- _TASK OBJECTIVE_
Please output the records below in full, exactly as given, but without the images.

-.-.-

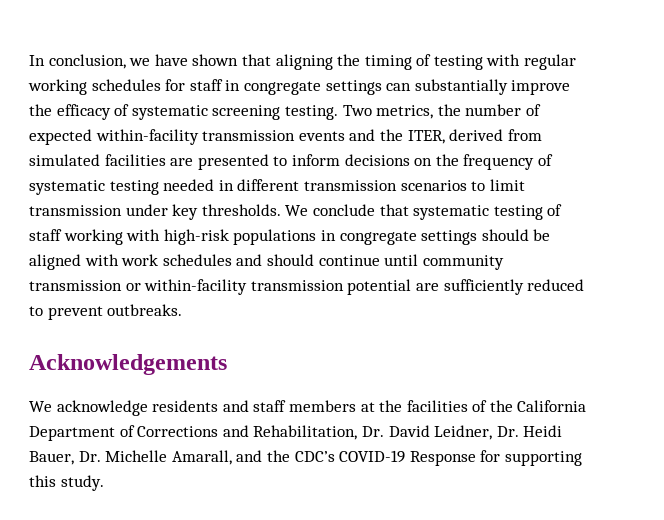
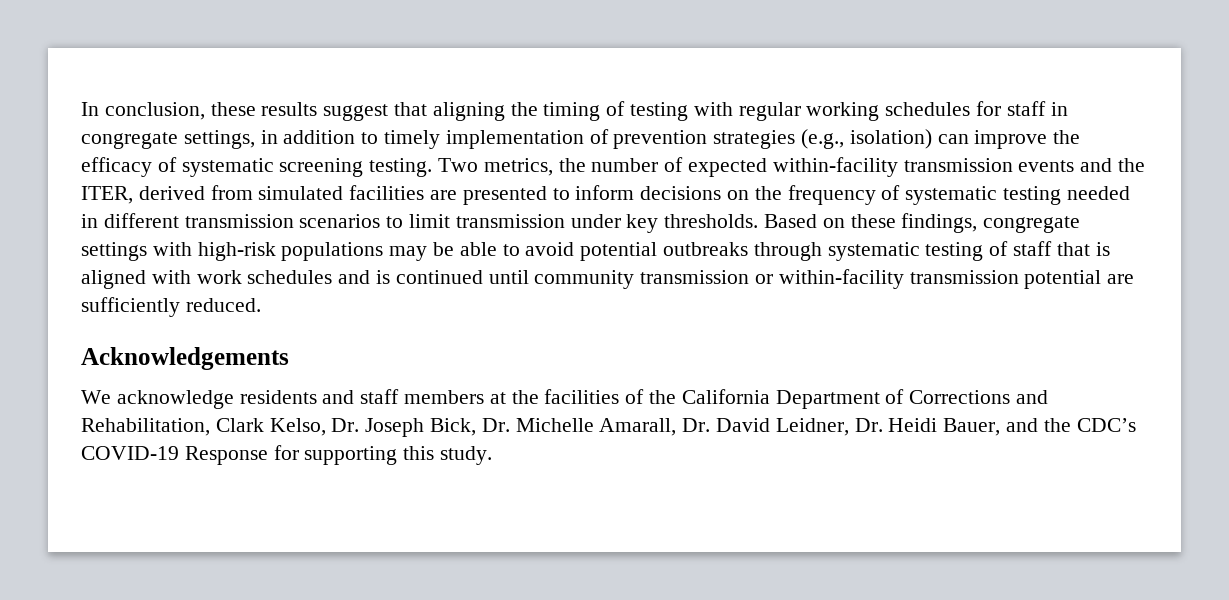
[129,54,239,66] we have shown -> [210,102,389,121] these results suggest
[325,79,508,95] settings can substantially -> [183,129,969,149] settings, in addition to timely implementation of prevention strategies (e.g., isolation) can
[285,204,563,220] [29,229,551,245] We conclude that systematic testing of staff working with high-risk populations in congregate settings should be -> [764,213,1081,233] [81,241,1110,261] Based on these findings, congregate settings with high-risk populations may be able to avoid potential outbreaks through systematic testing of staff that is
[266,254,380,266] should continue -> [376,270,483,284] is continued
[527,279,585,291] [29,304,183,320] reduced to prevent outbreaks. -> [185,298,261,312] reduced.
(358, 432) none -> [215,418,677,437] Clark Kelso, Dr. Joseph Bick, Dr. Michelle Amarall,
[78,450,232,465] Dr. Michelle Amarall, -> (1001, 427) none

-.-.-

- _YOUR RESPONSE_
[129,54,239,66] we have shown -> [210,102,389,121] these results suggest
[325,79,508,95] settings can substantially -> [183,129,969,149] settings, in addition to timely implementation of prevention strategies (e.g., isolation) can
[285,204,563,220] [29,229,551,245] We conclude that systematic testing of staff working with high-risk populations in congregate settings should be -> [764,213,1081,233] [81,241,1110,261] Based on these findings, congregate settings with high-risk populations may be able to avoid potential outbreaks through systematic testing of staff that is
[266,254,380,266] should continue -> [376,270,483,284] is continued
[527,279,585,291] [29,304,183,320] reduced to prevent outbreaks. -> [185,298,261,312] reduced.
(358, 432) none -> [215,418,677,437] Clark Kelso, Dr. Joseph Bick, Dr. Michelle Amarall,
[78,450,232,465] Dr. Michelle Amarall, -> (1001, 427) none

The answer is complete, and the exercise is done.